(Document images with source code)
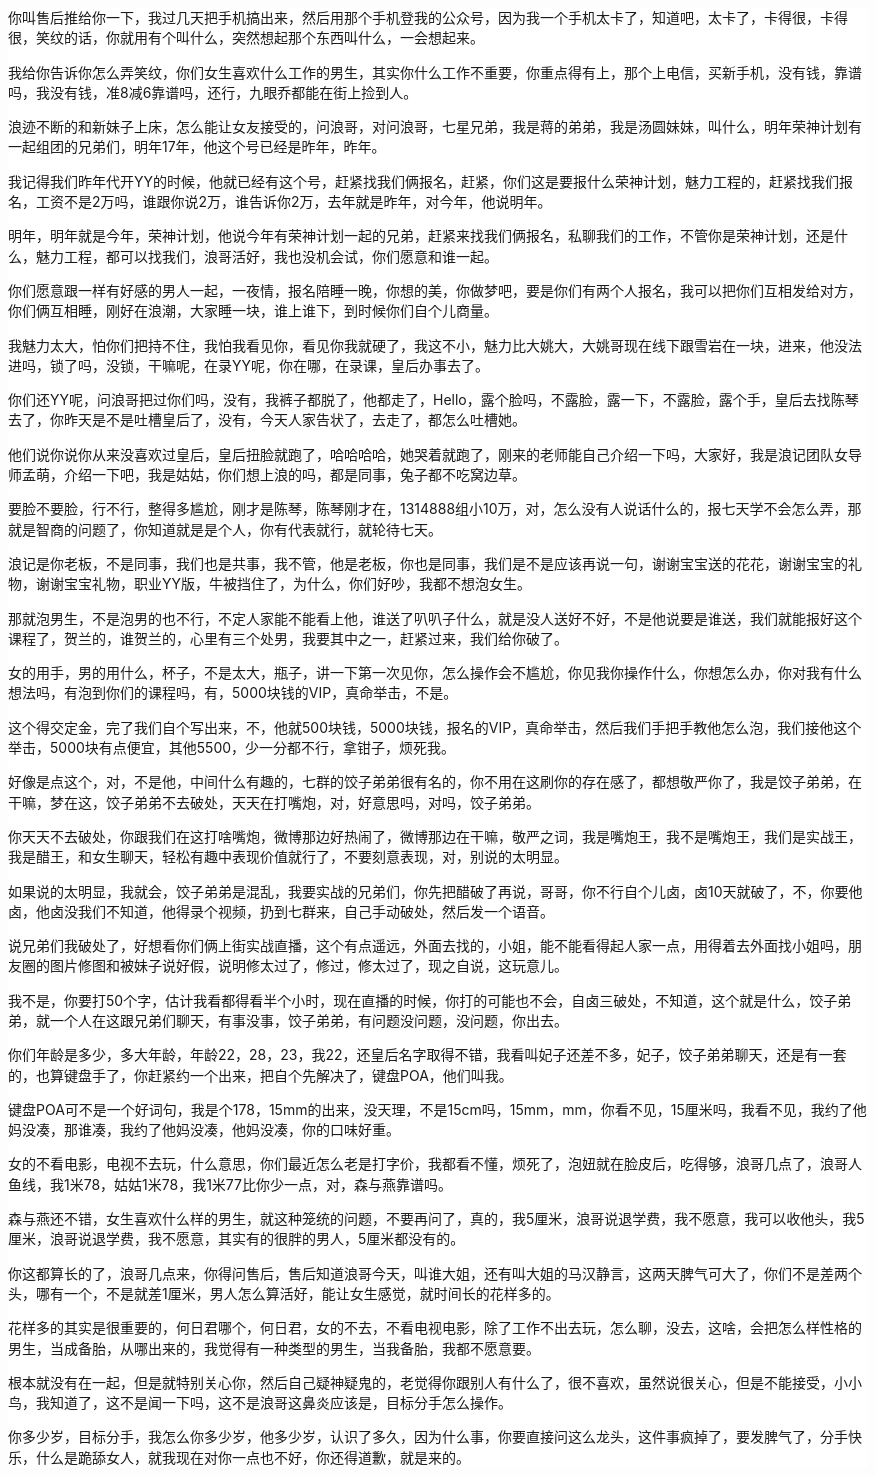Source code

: 你叫售后推给你一下，我过几天把手机搞出来，然后用那个手机登我的公众号，因为我一个手机太卡了，知道吧，太卡了，卡得很，卡得很，笑纹的话，你就用有个叫什么，突然想起那个东西叫什么，一会想起来。

我给你告诉你怎么弄笑纹，你们女生喜欢什么工作的男生，其实你什么工作不重要，你重点得有上，那个上电信，买新手机，没有钱，靠谱吗，我没有钱，准8减6靠谱吗，还行，九眼乔都能在街上捡到人。

浪迹不断的和新妹子上床，怎么能让女友接受的，问浪哥，对问浪哥，七星兄弟，我是蒋的弟弟，我是汤圆妹妹，叫什么，明年荣神计划有一起组团的兄弟们，明年17年，他这个号已经是昨年，昨年。

我记得我们昨年代开YY的时候，他就已经有这个号，赶紧找我们俩报名，赶紧，你们这是要报什么荣神计划，魅力工程的，赶紧找我们报名，工资不是2万吗，谁跟你说2万，谁告诉你2万，去年就是昨年，对今年，他说明年。

明年，明年就是今年，荣神计划，他说今年有荣神计划一起的兄弟，赶紧来找我们俩报名，私聊我们的工作，不管你是荣神计划，还是什么，魅力工程，都可以找我们，浪哥活好，我也没机会试，你们愿意和谁一起。

你们愿意跟一样有好感的男人一起，一夜情，报名陪睡一晚，你想的美，你做梦吧，要是你们有两个人报名，我可以把你们互相发给对方，你们俩互相睡，刚好在浪潮，大家睡一块，谁上谁下，到时候你们自个儿商量。

我魅力太大，怕你们把持不住，我怕我看见你，看见你我就硬了，我这不小，魅力比大姚大，大姚哥现在线下跟雪岩在一块，进来，他没法进吗，锁了吗，没锁，干嘛呢，在录YY呢，你在哪，在录课，皇后办事去了。

你们还YY呢，问浪哥把过你们吗，没有，我裤子都脱了，他都走了，Hello，露个脸吗，不露脸，露一下，不露脸，露个手，皇后去找陈琴去了，你昨天是不是吐槽皇后了，没有，今天人家告状了，去走了，都怎么吐槽她。

他们说你说你从来没喜欢过皇后，皇后扭脸就跑了，哈哈哈哈，她哭着就跑了，刚来的老师能自己介绍一下吗，大家好，我是浪记团队女导师孟萌，介绍一下吧，我是姑姑，你们想上浪的吗，都是同事，兔子都不吃窝边草。

要脸不要脸，行不行，整得多尴尬，刚才是陈琴，陈琴刚才在，1314888组小10万，对，怎么没有人说话什么的，报七天学不会怎么弄，那就是智商的问题了，你知道就是是个人，你有代表就行，就轮待七天。

浪记是你老板，不是同事，我们也是共事，我不管，他是老板，你也是同事，我们是不是应该再说一句，谢谢宝宝送的花花，谢谢宝宝的礼物，谢谢宝宝礼物，职业YY版，牛被挡住了，为什么，你们好吵，我都不想泡女生。

那就泡男生，不是泡男的也不行，不定人家能不能看上他，谁送了叭叭子什么，就是没人送好不好，不是他说要是谁送，我们就能报好这个课程了，贺兰的，谁贺兰的，心里有三个处男，我要其中之一，赶紧过来，我们给你破了。

女的用手，男的用什么，杯子，不是太大，瓶子，讲一下第一次见你，怎么操作会不尴尬，你见我你操作什么，你想怎么办，你对我有什么想法吗，有泡到你们的课程吗，有，5000块钱的VIP，真命举击，不是。

这个得交定金，完了我们自个写出来，不，他就500块钱，5000块钱，报名的VIP，真命举击，然后我们手把手教他怎么泡，我们接他这个举击，5000块有点便宜，其他5500，少一分都不行，拿钳子，烦死我。

好像是点这个，对，不是他，中间什么有趣的，七群的饺子弟弟很有名的，你不用在这刷你的存在感了，都想敬严你了，我是饺子弟弟，在干嘛，梦在这，饺子弟弟不去破处，天天在打嘴炮，对，好意思吗，对吗，饺子弟弟。

你天天不去破处，你跟我们在这打啥嘴炮，微博那边好热闹了，微博那边在干嘛，敬严之词，我是嘴炮王，我不是嘴炮王，我们是实战王，我是醋王，和女生聊天，轻松有趣中表现价值就行了，不要刻意表现，对，别说的太明显。

如果说的太明显，我就会，饺子弟弟是混乱，我要实战的兄弟们，你先把醋破了再说，哥哥，你不行自个儿卤，卤10天就破了，不，你要他卤，他卤没我们不知道，他得录个视频，扔到七群来，自己手动破处，然后发一个语音。

说兄弟们我破处了，好想看你们俩上街实战直播，这个有点遥远，外面去找的，小姐，能不能看得起人家一点，用得着去外面找小姐吗，朋友圈的图片修图和被妹子说好假，说明修太过了，修过，修太过了，现之自说，这玩意儿。

我不是，你要打50个字，估计我看都得看半个小时，现在直播的时候，你打的可能也不会，自卤三破处，不知道，这个就是什么，饺子弟弟，就一个人在这跟兄弟们聊天，有事没事，饺子弟弟，有问题没问题，没问题，你出去。

你们年龄是多少，多大年龄，年龄22，28，23，我22，还皇后名字取得不错，我看叫妃子还差不多，妃子，饺子弟弟聊天，还是有一套的，也算键盘手了，你赶紧约一个出来，把自个先解决了，键盘POA，他们叫我。

键盘POA可不是一个好词句，我是个178，15mm的出来，没天理，不是15cm吗，15mm，mm，你看不见，15厘米吗，我看不见，我约了他妈没凑，那谁凑，我约了他妈没凑，他妈没凑，你的口味好重。

女的不看电影，电视不去玩，什么意思，你们最近怎么老是打字价，我都看不懂，烦死了，泡妞就在脸皮后，吃得够，浪哥几点了，浪哥人鱼线，我1米78，姑姑1米78，我1米77比你少一点，对，森与燕靠谱吗。

森与燕还不错，女生喜欢什么样的男生，就这种笼统的问题，不要再问了，真的，我5厘米，浪哥说退学费，我不愿意，我可以收他头，我5厘米，浪哥说退学费，我不愿意，其实有的很胖的男人，5厘米都没有的。

你这都算长的了，浪哥几点来，你得问售后，售后知道浪哥今天，叫谁大姐，还有叫大姐的马汉静言，这两天脾气可大了，你们不是差两个头，哪有一个，不是就差1厘米，男人怎么算活好，能让女生感觉，就时间长的花样多的。

花样多的其实是很重要的，何日君哪个，何日君，女的不去，不看电视电影，除了工作不出去玩，怎么聊，没去，这啥，会把怎么样性格的男生，当成备胎，从哪出来的，我觉得有一种类型的男生，当我备胎，我都不愿意要。

根本就没有在一起，但是就特别关心你，然后自己疑神疑鬼的，老觉得你跟别人有什么了，很不喜欢，虽然说很关心，但是不能接受，小小鸟，我知道了，这不是闻一下吗，这不是浪哥这鼻炎应该是，目标分手怎么操作。

你多少岁，目标分手，我怎么你多少岁，他多少岁，认识了多久，因为什么事，你要直接问这么龙头，这件事疯掉了，要发脾气了，分手快乐，什么是跪舔女人，就我现在对你一点也不好，你还得道歉，就是来的。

(TASK) Repeat each entry exactly as it appears; skip any picture.

(ANSWER AREA)
Source code

: 你叫售后推给你一下，我过几天把手机搞出来，然后用那个手机登我的公众号，因为我一个手机太卡了，知道吧，太卡了，卡得很，卡得很，笑纹的话，你就用有个叫什么，突然想起那个东西叫什么，一会想起来。

我给你告诉你怎么弄笑纹，你们女生喜欢什么工作的男生，其实你什么工作不重要，你重点得有上，那个上电信，买新手机，没有钱，靠谱吗，我没有钱，准8减6靠谱吗，还行，九眼乔都能在街上捡到人。

浪迹不断的和新妹子上床，怎么能让女友接受的，问浪哥，对问浪哥，七星兄弟，我是蒋的弟弟，我是汤圆妹妹，叫什么，明年荣神计划有一起组团的兄弟们，明年17年，他这个号已经是昨年，昨年。

我记得我们昨年代开YY的时候，他就已经有这个号，赶紧找我们俩报名，赶紧，你们这是要报什么荣神计划，魅力工程的，赶紧找我们报名，工资不是2万吗，谁跟你说2万，谁告诉你2万，去年就是昨年，对今年，他说明年。

明年，明年就是今年，荣神计划，他说今年有荣神计划一起的兄弟，赶紧来找我们俩报名，私聊我们的工作，不管你是荣神计划，还是什么，魅力工程，都可以找我们，浪哥活好，我也没机会试，你们愿意和谁一起。

你们愿意跟一样有好感的男人一起，一夜情，报名陪睡一晚，你想的美，你做梦吧，要是你们有两个人报名，我可以把你们互相发给对方，你们俩互相睡，刚好在浪潮，大家睡一块，谁上谁下，到时候你们自个儿商量。

我魅力太大，怕你们把持不住，我怕我看见你，看见你我就硬了，我这不小，魅力比大姚大，大姚哥现在线下跟雪岩在一块，进来，他没法进吗，锁了吗，没锁，干嘛呢，在录YY呢，你在哪，在录课，皇后办事去了。

你们还YY呢，问浪哥把过你们吗，没有，我裤子都脱了，他都走了，Hello，露个脸吗，不露脸，露一下，不露脸，露个手，皇后去找陈琴去了，你昨天是不是吐槽皇后了，没有，今天人家告状了，去走了，都怎么吐槽她。

他们说你说你从来没喜欢过皇后，皇后扭脸就跑了，哈哈哈哈，她哭着就跑了，刚来的老师能自己介绍一下吗，大家好，我是浪记团队女导师孟萌，介绍一下吧，我是姑姑，你们想上浪的吗，都是同事，兔子都不吃窝边草。

要脸不要脸，行不行，整得多尴尬，刚才是陈琴，陈琴刚才在，1314888组小10万，对，怎么没有人说话什么的，报七天学不会怎么弄，那就是智商的问题了，你知道就是是个人，你有代表就行，就轮待七天。

浪记是你老板，不是同事，我们也是共事，我不管，他是老板，你也是同事，我们是不是应该再说一句，谢谢宝宝送的花花，谢谢宝宝的礼物，谢谢宝宝礼物，职业YY版，牛被挡住了，为什么，你们好吵，我都不想泡女生。

那就泡男生，不是泡男的也不行，不定人家能不能看上他，谁送了叭叭子什么，就是没人送好不好，不是他说要是谁送，我们就能报好这个课程了，贺兰的，谁贺兰的，心里有三个处男，我要其中之一，赶紧过来，我们给你破了。

女的用手，男的用什么，杯子，不是太大，瓶子，讲一下第一次见你，怎么操作会不尴尬，你见我你操作什么，你想怎么办，你对我有什么想法吗，有泡到你们的课程吗，有，5000块钱的VIP，真命举击，不是。

这个得交定金，完了我们自个写出来，不，他就500块钱，5000块钱，报名的VIP，真命举击，然后我们手把手教他怎么泡，我们接他这个举击，5000块有点便宜，其他5500，少一分都不行，拿钳子，烦死我。

好像是点这个，对，不是他，中间什么有趣的，七群的饺子弟弟很有名的，你不用在这刷你的存在感了，都想敬严你了，我是饺子弟弟，在干嘛，梦在这，饺子弟弟不去破处，天天在打嘴炮，对，好意思吗，对吗，饺子弟弟。

你天天不去破处，你跟我们在这打啥嘴炮，微博那边好热闹了，微博那边在干嘛，敬严之词，我是嘴炮王，我不是嘴炮王，我们是实战王，我是醋王，和女生聊天，轻松有趣中表现价值就行了，不要刻意表现，对，别说的太明显。

如果说的太明显，我就会，饺子弟弟是混乱，我要实战的兄弟们，你先把醋破了再说，哥哥，你不行自个儿卤，卤10天就破了，不，你要他卤，他卤没我们不知道，他得录个视频，扔到七群来，自己手动破处，然后发一个语音。

说兄弟们我破处了，好想看你们俩上街实战直播，这个有点遥远，外面去找的，小姐，能不能看得起人家一点，用得着去外面找小姐吗，朋友圈的图片修图和被妹子说好假，说明修太过了，修过，修太过了，现之自说，这玩意儿。

我不是，你要打50个字，估计我看都得看半个小时，现在直播的时候，你打的可能也不会，自卤三破处，不知道，这个就是什么，饺子弟弟，就一个人在这跟兄弟们聊天，有事没事，饺子弟弟，有问题没问题，没问题，你出去。

你们年龄是多少，多大年龄，年龄22，28，23，我22，还皇后名字取得不错，我看叫妃子还差不多，妃子，饺子弟弟聊天，还是有一套的，也算键盘手了，你赶紧约一个出来，把自个先解决了，键盘POA，他们叫我。

键盘POA可不是一个好词句，我是个178，15mm的出来，没天理，不是15cm吗，15mm，mm，你看不见，15厘米吗，我看不见，我约了他妈没凑，那谁凑，我约了他妈没凑，他妈没凑，你的口味好重。

女的不看电影，电视不去玩，什么意思，你们最近怎么老是打字价，我都看不懂，烦死了，泡妞就在脸皮后，吃得够，浪哥几点了，浪哥人鱼线，我1米78，姑姑1米78，我1米77比你少一点，对，森与燕靠谱吗。

森与燕还不错，女生喜欢什么样的男生，就这种笼统的问题，不要再问了，真的，我5厘米，浪哥说退学费，我不愿意，我可以收他头，我5厘米，浪哥说退学费，我不愿意，其实有的很胖的男人，5厘米都没有的。

你这都算长的了，浪哥几点来，你得问售后，售后知道浪哥今天，叫谁大姐，还有叫大姐的马汉静言，这两天脾气可大了，你们不是差两个头，哪有一个，不是就差1厘米，男人怎么算活好，能让女生感觉，就时间长的花样多的。

花样多的其实是很重要的，何日君哪个，何日君，女的不去，不看电视电影，除了工作不出去玩，怎么聊，没去，这啥，会把怎么样性格的男生，当成备胎，从哪出来的，我觉得有一种类型的男生，当我备胎，我都不愿意要。

根本就没有在一起，但是就特别关心你，然后自己疑神疑鬼的，老觉得你跟别人有什么了，很不喜欢，虽然说很关心，但是不能接受，小小鸟，我知道了，这不是闻一下吗，这不是浪哥这鼻炎应该是，目标分手怎么操作。

你多少岁，目标分手，我怎么你多少岁，他多少岁，认识了多久，因为什么事，你要直接问这么龙头，这件事疯掉了，要发脾气了，分手快乐，什么是跪舔女人，就我现在对你一点也不好，你还得道歉，就是来的。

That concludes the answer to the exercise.